◆ AVAILABLE DATA ◆
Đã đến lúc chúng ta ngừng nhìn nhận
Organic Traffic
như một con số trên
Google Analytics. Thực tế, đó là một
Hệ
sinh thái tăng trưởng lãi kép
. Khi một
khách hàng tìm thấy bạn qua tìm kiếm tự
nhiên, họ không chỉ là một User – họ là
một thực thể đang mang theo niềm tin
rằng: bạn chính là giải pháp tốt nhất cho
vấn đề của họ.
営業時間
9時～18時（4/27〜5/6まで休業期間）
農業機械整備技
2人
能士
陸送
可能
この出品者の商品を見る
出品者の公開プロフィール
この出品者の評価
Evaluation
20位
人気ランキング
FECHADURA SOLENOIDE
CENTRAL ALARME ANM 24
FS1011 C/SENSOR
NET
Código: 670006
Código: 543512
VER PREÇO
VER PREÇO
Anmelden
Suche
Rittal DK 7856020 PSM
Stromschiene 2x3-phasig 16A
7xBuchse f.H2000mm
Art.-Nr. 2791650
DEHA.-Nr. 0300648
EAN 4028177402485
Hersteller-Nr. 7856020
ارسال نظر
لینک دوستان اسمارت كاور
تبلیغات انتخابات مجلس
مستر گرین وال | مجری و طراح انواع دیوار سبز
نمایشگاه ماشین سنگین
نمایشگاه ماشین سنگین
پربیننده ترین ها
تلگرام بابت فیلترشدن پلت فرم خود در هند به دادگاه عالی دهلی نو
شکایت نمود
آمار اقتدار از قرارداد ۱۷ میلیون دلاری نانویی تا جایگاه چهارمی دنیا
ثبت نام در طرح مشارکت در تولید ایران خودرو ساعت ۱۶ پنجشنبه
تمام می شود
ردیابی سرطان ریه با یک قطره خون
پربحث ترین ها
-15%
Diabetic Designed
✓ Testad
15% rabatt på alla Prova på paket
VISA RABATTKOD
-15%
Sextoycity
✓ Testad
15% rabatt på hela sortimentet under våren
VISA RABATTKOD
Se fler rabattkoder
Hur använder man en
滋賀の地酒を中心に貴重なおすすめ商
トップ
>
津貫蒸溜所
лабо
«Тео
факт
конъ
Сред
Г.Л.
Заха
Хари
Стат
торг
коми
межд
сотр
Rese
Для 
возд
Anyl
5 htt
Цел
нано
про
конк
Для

◆ WORK ORDER ◆
Here the job is to output the lines from the start of the material through the line with "تبلیغات انتخابات مجلس", inclusive, exactly and with nothing else.

◆ WRITTEN SOLUTION ◆
Đã đến lúc chúng ta ngừng nhìn nhận
Organic Traffic
như một con số trên
Google Analytics. Thực tế, đó là một
Hệ
sinh thái tăng trưởng lãi kép
. Khi một
khách hàng tìm thấy bạn qua tìm kiếm tự
nhiên, họ không chỉ là một User – họ là
một thực thể đang mang theo niềm tin
rằng: bạn chính là giải pháp tốt nhất cho
vấn đề của họ.
営業時間
9時～18時（4/27〜5/6まで休業期間）
農業機械整備技
2人
能士
陸送
可能
この出品者の商品を見る
出品者の公開プロフィール
この出品者の評価
Evaluation
20位
人気ランキング
FECHADURA SOLENOIDE
CENTRAL ALARME ANM 24
FS1011 C/SENSOR
NET
Código: 670006
Código: 543512
VER PREÇO
VER PREÇO
Anmelden
Suche
Rittal DK 7856020 PSM
Stromschiene 2x3-phasig 16A
7xBuchse f.H2000mm
Art.-Nr. 2791650
DEHA.-Nr. 0300648
EAN 4028177402485
Hersteller-Nr. 7856020
ارسال نظر
لینک دوستان اسمارت كاور
تبلیغات انتخابات مجلس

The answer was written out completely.